Samstag, Oktober 08, 2005

zwanziger

einen tag später ist plötzlich alles klar. wie ein gläsern spiegelnder tautropfen, der sich sanft vom satten grün eines farnblatts rollend in die tiefe gleiten lässt, kommt herrn k. die erkenntnis in den sinn geperlt: er kann gar nicht schriftsteller werden.

herr k. kann schließlich keine farben sehen. er kann sie zumindest nicht so sehen wie die geborenen oder berufenen schriftsteller sie zu sehen imstande sind. selbst unter idealen laborähnlichen bedingungen dringt zu herrn k´s prismatisch verarmten kortex einfach nichts vor, was man etwa als irisierend leuchtende schattierung bezeichnen hätte können. Oder als reflektierende oder schillernd illuminisierende, oder chimärisierende, schamanisierende oder sonst irgendwie -ierende.

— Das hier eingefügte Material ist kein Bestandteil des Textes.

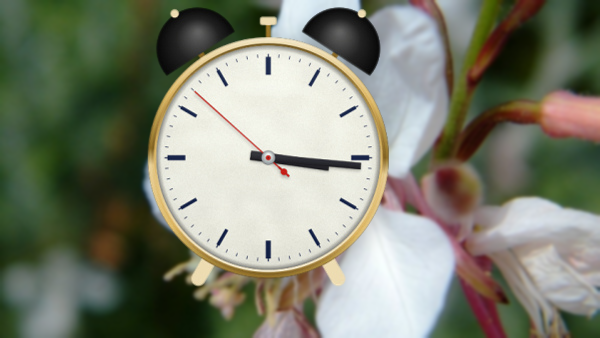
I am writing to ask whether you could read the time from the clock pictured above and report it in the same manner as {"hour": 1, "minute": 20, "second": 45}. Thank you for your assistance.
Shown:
{"hour": 3, "minute": 15, "second": 52}
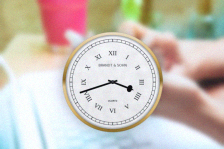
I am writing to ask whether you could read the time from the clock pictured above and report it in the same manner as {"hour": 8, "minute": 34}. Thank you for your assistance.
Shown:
{"hour": 3, "minute": 42}
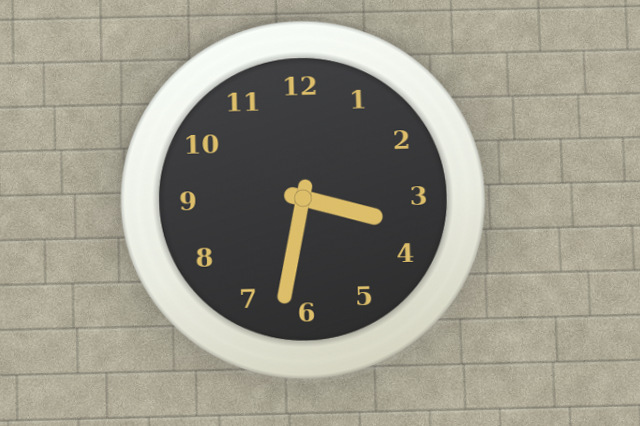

herr k. sieht farben einfach nur als farben. rote, blaue, grüne oder andere farben. manchmal sogar ein leichtes rot, blau, grün oder eine andere farbe, manchmal ein schweres, ein helles, dunkles, sattes, ein mattes, stumpfes oder sogar lautes oder leises. auf jeden fall keine jener unglaublich differenzierenden nuancen, welche die gepriesenen der zunft schon immer und mit jeder faser ihres feinstofflich fantastisch ausgebildeten nervensystems wahrzunehmen und sogleich in brillierende und jubilierende metaphern zu transponieren in der lage waren. mysterische wort-architekten. aus dem nichts heraus fähig, mit einem kurzen nicken ihrer markant geformten häupter wahre wortpaläste entstehen zu lassen, mit detailstgetreuer und fein ziselierter oberfläche sowie einem innenleben, das jeden nur halbwegs gang- und denkbaren aspekt bis ins mikrofeinste ausleuchtete.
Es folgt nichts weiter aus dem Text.